Whenever a line in the records below holds the string "John", copy it out.

Collected data:
/---
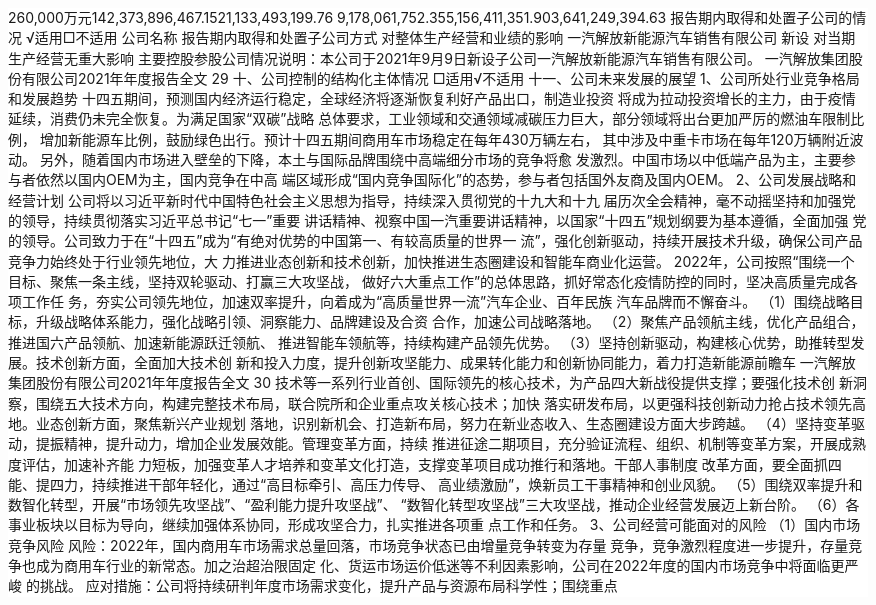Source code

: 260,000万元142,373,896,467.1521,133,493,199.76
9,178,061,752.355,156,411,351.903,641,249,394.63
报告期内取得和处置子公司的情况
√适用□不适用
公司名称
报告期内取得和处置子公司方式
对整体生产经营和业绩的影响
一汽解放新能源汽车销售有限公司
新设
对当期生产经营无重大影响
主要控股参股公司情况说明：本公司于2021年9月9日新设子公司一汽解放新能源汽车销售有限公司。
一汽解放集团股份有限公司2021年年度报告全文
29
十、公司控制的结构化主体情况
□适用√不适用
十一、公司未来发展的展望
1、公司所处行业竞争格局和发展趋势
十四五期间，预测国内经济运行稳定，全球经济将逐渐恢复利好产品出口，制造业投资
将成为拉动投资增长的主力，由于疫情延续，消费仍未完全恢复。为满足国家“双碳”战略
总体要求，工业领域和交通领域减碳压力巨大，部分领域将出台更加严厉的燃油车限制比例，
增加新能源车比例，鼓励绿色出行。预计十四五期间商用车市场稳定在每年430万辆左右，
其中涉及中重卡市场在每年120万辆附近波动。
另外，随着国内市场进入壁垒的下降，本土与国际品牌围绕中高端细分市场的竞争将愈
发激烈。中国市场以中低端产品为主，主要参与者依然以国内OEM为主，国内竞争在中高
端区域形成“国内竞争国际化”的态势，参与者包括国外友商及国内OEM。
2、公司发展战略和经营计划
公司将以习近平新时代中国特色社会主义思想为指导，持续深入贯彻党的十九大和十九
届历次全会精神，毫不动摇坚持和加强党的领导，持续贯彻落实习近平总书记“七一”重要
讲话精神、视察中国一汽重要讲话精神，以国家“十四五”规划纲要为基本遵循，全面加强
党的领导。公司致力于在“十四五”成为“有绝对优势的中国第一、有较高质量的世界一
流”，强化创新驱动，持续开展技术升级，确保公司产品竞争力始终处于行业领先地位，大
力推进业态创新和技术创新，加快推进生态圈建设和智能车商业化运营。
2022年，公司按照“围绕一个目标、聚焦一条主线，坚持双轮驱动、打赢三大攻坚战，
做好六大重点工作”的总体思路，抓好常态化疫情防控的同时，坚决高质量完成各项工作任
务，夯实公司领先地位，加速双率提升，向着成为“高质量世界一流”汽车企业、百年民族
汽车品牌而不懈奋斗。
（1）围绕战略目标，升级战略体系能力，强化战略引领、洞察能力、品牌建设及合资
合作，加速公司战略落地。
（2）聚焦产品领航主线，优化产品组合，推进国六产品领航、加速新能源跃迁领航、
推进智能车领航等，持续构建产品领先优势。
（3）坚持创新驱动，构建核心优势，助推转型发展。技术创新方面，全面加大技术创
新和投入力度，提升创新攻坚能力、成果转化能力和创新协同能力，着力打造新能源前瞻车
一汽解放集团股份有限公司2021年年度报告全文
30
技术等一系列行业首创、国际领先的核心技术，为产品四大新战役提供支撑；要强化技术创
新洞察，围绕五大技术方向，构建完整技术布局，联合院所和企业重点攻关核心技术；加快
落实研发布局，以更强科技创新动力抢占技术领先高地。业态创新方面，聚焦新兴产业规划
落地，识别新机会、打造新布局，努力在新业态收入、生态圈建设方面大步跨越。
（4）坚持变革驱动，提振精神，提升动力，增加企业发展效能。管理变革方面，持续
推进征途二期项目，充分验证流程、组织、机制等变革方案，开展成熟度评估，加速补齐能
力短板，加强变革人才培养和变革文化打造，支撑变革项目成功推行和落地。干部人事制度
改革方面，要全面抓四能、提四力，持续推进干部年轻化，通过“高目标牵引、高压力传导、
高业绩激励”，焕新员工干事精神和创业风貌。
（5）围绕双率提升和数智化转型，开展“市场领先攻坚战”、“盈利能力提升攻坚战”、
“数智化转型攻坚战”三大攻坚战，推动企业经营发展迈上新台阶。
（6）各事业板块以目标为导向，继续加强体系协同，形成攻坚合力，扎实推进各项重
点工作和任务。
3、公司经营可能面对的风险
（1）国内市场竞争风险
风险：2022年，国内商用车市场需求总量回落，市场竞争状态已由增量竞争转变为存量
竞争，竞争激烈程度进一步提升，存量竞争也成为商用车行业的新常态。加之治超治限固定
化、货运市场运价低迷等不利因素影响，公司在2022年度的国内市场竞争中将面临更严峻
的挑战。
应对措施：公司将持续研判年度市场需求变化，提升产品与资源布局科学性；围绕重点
\---
/---
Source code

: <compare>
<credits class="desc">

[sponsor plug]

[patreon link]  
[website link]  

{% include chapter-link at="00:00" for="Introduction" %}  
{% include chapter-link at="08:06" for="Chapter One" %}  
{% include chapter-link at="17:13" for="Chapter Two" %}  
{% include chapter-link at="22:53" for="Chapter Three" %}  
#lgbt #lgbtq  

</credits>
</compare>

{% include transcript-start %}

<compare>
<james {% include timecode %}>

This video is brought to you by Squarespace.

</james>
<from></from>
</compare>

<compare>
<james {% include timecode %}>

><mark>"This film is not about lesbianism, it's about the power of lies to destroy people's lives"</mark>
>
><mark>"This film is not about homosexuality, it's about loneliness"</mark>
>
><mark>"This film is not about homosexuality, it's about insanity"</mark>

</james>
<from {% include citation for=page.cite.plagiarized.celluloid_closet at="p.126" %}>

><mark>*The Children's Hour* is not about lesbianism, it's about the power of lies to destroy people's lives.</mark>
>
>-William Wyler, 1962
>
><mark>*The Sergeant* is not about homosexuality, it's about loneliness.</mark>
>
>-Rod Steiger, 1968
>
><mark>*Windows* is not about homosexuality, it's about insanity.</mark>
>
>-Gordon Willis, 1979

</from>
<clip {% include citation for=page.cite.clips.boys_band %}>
\---
/---
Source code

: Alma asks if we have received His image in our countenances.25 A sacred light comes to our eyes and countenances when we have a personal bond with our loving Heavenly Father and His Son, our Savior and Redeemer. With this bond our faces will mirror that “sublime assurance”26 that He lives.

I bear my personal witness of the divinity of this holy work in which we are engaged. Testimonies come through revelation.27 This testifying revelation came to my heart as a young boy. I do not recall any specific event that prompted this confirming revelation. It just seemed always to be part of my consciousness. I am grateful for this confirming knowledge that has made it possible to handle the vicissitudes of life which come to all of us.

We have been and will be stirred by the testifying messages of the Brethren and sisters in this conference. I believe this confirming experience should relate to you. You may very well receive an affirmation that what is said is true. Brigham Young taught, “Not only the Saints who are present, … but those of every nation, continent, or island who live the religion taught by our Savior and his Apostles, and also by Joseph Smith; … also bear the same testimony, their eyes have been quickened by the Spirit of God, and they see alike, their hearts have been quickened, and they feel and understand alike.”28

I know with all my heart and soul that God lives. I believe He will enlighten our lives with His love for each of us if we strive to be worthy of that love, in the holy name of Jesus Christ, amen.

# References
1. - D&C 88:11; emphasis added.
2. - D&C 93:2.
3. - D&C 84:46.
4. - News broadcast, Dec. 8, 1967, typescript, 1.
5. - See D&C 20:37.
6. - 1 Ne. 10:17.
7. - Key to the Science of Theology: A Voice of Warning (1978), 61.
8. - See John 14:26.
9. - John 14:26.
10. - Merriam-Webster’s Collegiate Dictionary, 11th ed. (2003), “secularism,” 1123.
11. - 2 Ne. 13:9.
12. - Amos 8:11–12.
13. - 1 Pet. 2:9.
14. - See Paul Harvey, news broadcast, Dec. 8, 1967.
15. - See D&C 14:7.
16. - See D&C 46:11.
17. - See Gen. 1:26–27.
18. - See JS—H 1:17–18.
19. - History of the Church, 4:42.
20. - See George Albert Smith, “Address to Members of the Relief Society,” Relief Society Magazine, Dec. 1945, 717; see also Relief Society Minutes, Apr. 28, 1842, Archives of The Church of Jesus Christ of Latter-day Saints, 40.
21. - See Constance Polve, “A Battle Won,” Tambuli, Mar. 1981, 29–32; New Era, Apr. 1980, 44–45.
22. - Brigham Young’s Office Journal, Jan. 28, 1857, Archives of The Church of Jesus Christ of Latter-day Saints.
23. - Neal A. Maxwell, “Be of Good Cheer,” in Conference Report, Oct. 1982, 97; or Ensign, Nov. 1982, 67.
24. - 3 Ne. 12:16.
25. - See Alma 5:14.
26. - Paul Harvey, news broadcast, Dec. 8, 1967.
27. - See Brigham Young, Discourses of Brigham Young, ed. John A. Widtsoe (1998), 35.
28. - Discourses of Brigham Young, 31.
\---
Your response
8. - See John 14:26.
9. - John 14:26.
27. - See Brigham Young, Discourses of Brigham Young, ed. John A. Widtsoe (1998), 35.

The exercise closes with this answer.